Calculus of variations with inverse of derivative composited within?

Question

Suppose $s \in S \subset \mathbb{R}^+$ with c.d.f. $F(s)$. A real-valued function $\beta(s) \leq s$ is determined by a first order condition $\gamma'(s - \beta(s)) = g(F(s)) \in \mathbb{R}$, where $\gamma$ is a real valued penalty function. I need to find the $\gamma$ which $$ \min \int_{S} (s - \beta(s))^2 dF(s) $$ subject to a constraint $$ \int_{S} \gamma (s - \beta(s)) dF(s) \leq K \in \mathbb{R}. $$ The Lagrangian with the first order condition plugged in, and change of variable, is $$ \mathcal{L}=\int_0^1 [\gamma'^{-1} (g(x))]^2 + \lambda \gamma(\gamma'^{-1}(g(x))) dx $$ I am not looking for an analytical solution, but any guidance about which direction I should look into? I would like to obtain a differential equation about $\gamma$ so that I can quantitatively analyze the function $\gamma$.

Answer 1

I'll start with the final expression for your Langrangian, assuming that $g,\gamma, \gamma'$ are all invertible functions and well defined in the respective intervals that the compositions define.
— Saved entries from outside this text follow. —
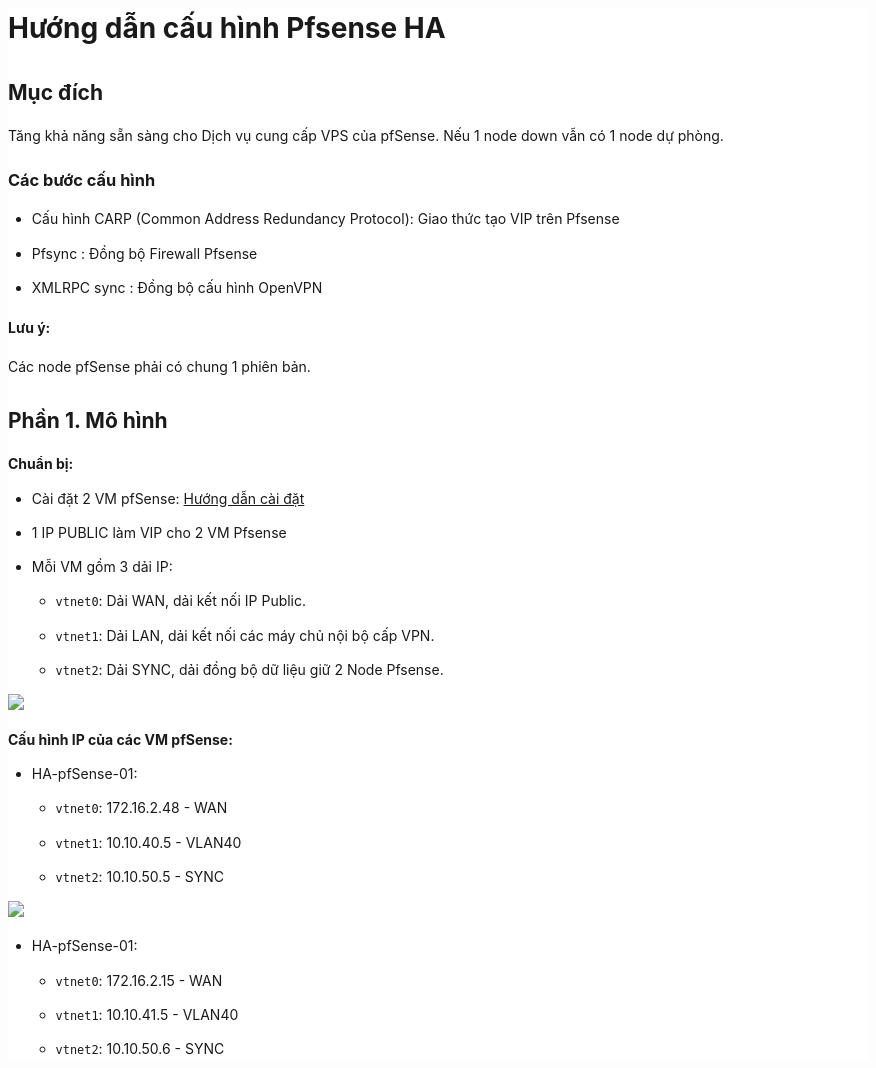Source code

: # Hướng dẫn cấu hình Pfsense HA

## Mục đích

Tăng khả năng sẵn sàng cho Dịch vụ cung cấp VPS của pfSense. Nếu 1 node down vẫn có 1 node dự phòng.

### Các bước cấu hình

- Cấu hình CARP (Common Address Redundancy Protocol): Giao thức tạo VIP trên Pfsense

- Pfsync : Đồng bộ Firewall Pfsense

- XMLRPC sync : Đồng bộ cấu hình OpenVPN

#### Lưu ý:

Các node pfSense phải có chung 1 phiên bản.

## Phần 1. Mô hình

**Chuẩn bị:**

- Cài đặt 2 VM pfSense: [Hướng dẫn cài đặt](https://github.com/quanganh1996111/pfsense/blob/main/1-install-pfsense.md)

- 1 IP PUBLIC làm VIP cho 2 VM Pfsense

- Mỗi VM gồm 3 dải IP:

    - `vtnet0`: Dải WAN, dải kết nối IP Public.

    - `vtnet1`: Dải LAN, dải kết nối các máy chủ nội bộ cấp VPN.

    - `vtnet2`: Dải SYNC, dải đồng bộ dữ liệu giữ 2 Node Pfsense.

<img src="https://imgur.com/yKNLjGr.png">

**Cấu hình IP của các VM pfSense:**

- HA-pfSense-01:

    - `vtnet0`: 172.16.2.48 - WAN

    - `vtnet1`: 10.10.40.5 - VLAN40

    - `vtnet2`: 10.10.50.5 - SYNC

<img src="https://imgur.com/WduX0OB.png">

- HA-pfSense-01:

    - `vtnet0`: 172.16.2.15 - WAN

    - `vtnet1`: 10.10.41.5 - VLAN40

    - `vtnet2`: 10.10.50.6 - SYNC
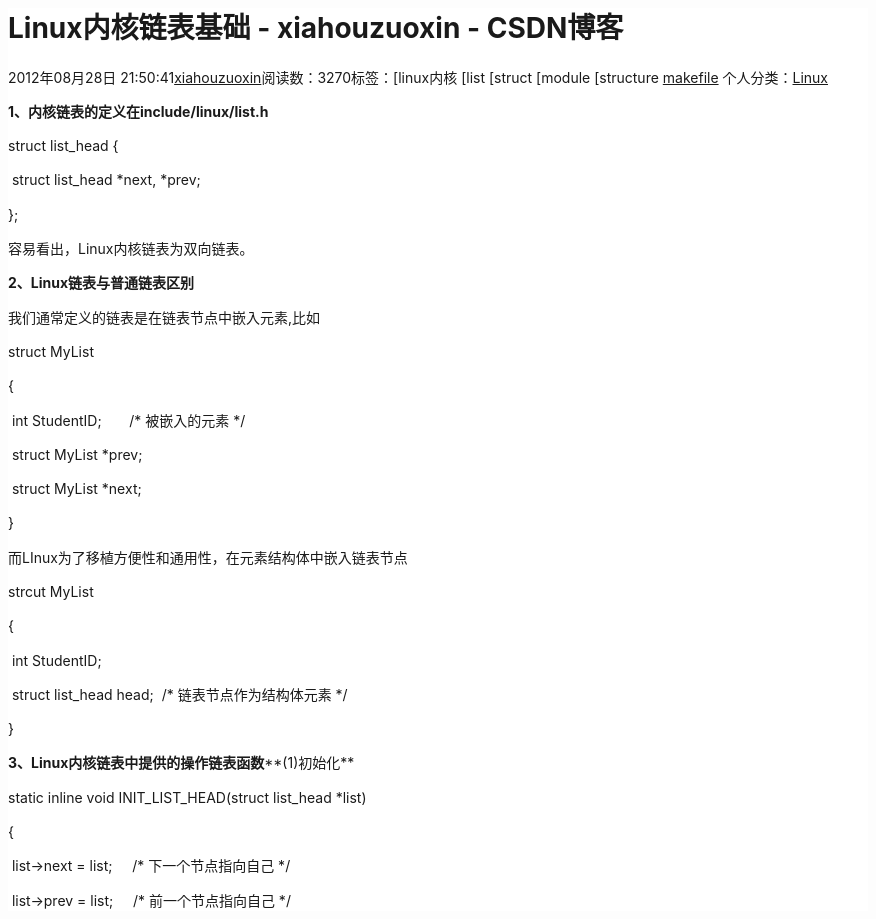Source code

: # Linux内核链表基础 - xiahouzuoxin - CSDN博客





2012年08月28日 21:50:41[xiahouzuoxin](https://me.csdn.net/xiahouzuoxin)阅读数：3270标签：[linux内核																[list																[struct																[module																[structure																[makefile](https://so.csdn.net/so/search/s.do?q=makefile&t=blog)
个人分类：[Linux](https://blog.csdn.net/xiahouzuoxin/article/category/1286747)





**1、内核链表的定义在include/linux/list.h**

struct list_head {

 struct list_head *next, *prev;

};

容易看出，Linux内核链表为双向链表。



**2、Linux链表与普通链表区别**

我们通常定义的链表是在链表节点中嵌入元素,比如

struct MyList

{

 int StudentID;       /* 被嵌入的元素 */

 struct MyList *prev;

 struct MyList *next;

}

而LInux为了移植方便性和通用性，在元素结构体中嵌入链表节点

strcut MyList

{

 int StudentID;

 struct list_head head;  /* 链表节点作为结构体元素 */

}



**3、Linux内核链表中提供的操作链表函数****(1)初始化**

static inline void INIT_LIST_HEAD(struct list_head *list)

{

 list->next = list;     /* 下一个节点指向自己 */

 list->prev = list;     /* 前一个节点指向自己 */
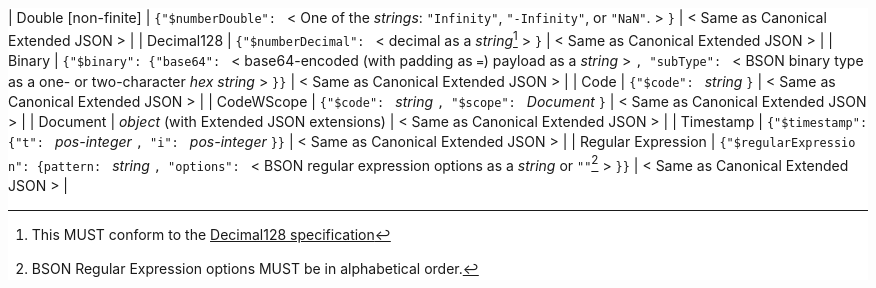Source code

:| Double \[non-finite\]                                                                      | `{"$numberDouble": ` \< One of the _strings_: `"Infinity"`, `"-Infinity"`, or `"NaN"`. > `}`                                                                                                                                                                                                                                                                                                                                                                | \< Same as Canonical Extended JSON >                                                                                                           |
| Decimal128                                                                                 | `{"$numberDecimal": ` \< decimal as a _string_[^1] > `}`                                                                                                                                                                                                                                                                                                                                                                                                    | \< Same as Canonical Extended JSON >                                                                                                           |
| Binary                                                                                     | `{"$binary": {"base64": ` \< base64-encoded (with padding as `=`) payload as a _string_ > `, "subType": ` \< BSON binary type as a one- or two-character _hex string_ > `}}`                                                                                                                                                                                                                                                                                | \< Same as Canonical Extended JSON >                                                                                                           |
| Code                                                                                       | `{"$code": ` _string_ `}`                                                                                                                                                                                                                                                                                                                                                                                                                                   | \< Same as Canonical Extended JSON >                                                                                                           |
| CodeWScope                                                                                 | `{"$code": ` _string_ `, "$scope": ` _Document_ `}`                                                                                                                                                                                                                                                                                                                                                                                                         | \< Same as Canonical Extended JSON >                                                                                                           |
| Document                                                                                   | _object_ (with Extended JSON extensions)                                                                                                                                                                                                                                                                                                                                                                                                                    | \< Same as Canonical Extended JSON >                                                                                                           |
| Timestamp                                                                                  | `{"$timestamp": {"t": ` _pos-integer_ `, "i": ` _pos-integer_ `}}`                                                                                                                                                                                                                                                                                                                                                                                          | \< Same as Canonical Extended JSON >                                                                                                           |
| Regular Expression                                                                         | `{"$regularExpression": {pattern: ` _string_ `, "options": ` \< BSON regular expression options as a _string_ or `""`[^2] > `}}`                                                                                                                                                                                                                                                                                                                            | \< Same as Canonical Extended JSON >                                                                                                           |

[^1]: This MUST conform to the [Decimal128 specification](../bson-decimal128/decimal128.md#writing-to-extended-json)
[^2]: BSON Regular Expression options MUST be in alphabetical order.
[^3]: See [the docs manual](https://www.mongodb.com/docs/manual/reference/glossary/#term-namespace)
[^4]: See [https://tools.ietf.org/html/rfc3339#section-5.6](https://tools.ietf.org/html/rfc3339#section-5.6)
[^5]: Fractional seconds SHOULD have exactly 3 decimal places if the fractional part is non-zero. Otherwise, fractional
[^6]: See [the docs manual](https://www.mongodb.com/docs/manual/reference/database-references/#dbrefs)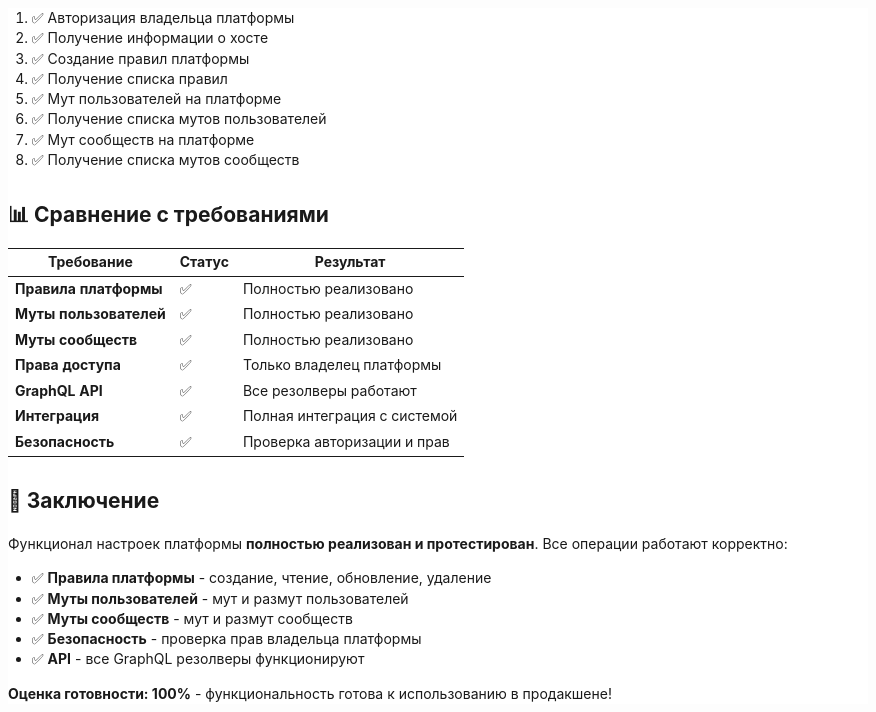 1. ✅ Авторизация владельца платформы
2. ✅ Получение информации о хосте
3. ✅ Создание правил платформы
4. ✅ Получение списка правил
5. ✅ Мут пользователей на платформе
6. ✅ Получение списка мутов пользователей
7. ✅ Мут сообществ на платформе
8. ✅ Получение списка мутов сообществ

## 📊 Сравнение с требованиями

| Требование             | Статус | Результат                    |
| ---------------------- | ------ | ---------------------------- |
| **Правила платформы**  | ✅     | Полностью реализовано        |
| **Муты пользователей** | ✅     | Полностью реализовано        |
| **Муты сообществ**     | ✅     | Полностью реализовано        |
| **Права доступа**      | ✅     | Только владелец платформы    |
| **GraphQL API**        | ✅     | Все резолверы работают       |
| **Интеграция**         | ✅     | Полная интеграция с системой |
| **Безопасность**       | ✅     | Проверка авторизации и прав  |

## 🎯 Заключение

Функционал настроек платформы **полностью реализован и протестирован**. Все операции работают корректно:

- ✅ **Правила платформы** - создание, чтение, обновление, удаление
- ✅ **Муты пользователей** - мут и размут пользователей
- ✅ **Муты сообществ** - мут и размут сообществ
- ✅ **Безопасность** - проверка прав владельца платформы
- ✅ **API** - все GraphQL резолверы функционируют

**Оценка готовности: 100%** - функциональность готова к использованию в продакшене!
By making the substitution $u=\gamma'^{-1}(g(x))$ the Lagrangian takes the following form:

$\mathcal{L}=\int^{\gamma'^{-1}(g(1))}_{\gamma'^{-1}(g(0))}\Big(\frac{\gamma''(u)}{g'(g^{-1}(\gamma'(u)))}(\lambda\gamma(u)+u^2)\Big)du$

which now has the form $\mathcal{L}=\int{duF(\gamma(u),\gamma'(u), \gamma''(u),u)}$ and can be tackled using standard variational techniques. The Euler-Lagrange equation should read:

$\frac{d^2}{du^2}(\frac{\partial F}{\partial\gamma''})-\frac{d}{du}(\frac{\partial F}{\partial\gamma'})+\frac{\partial F}{\partial \gamma}=0$.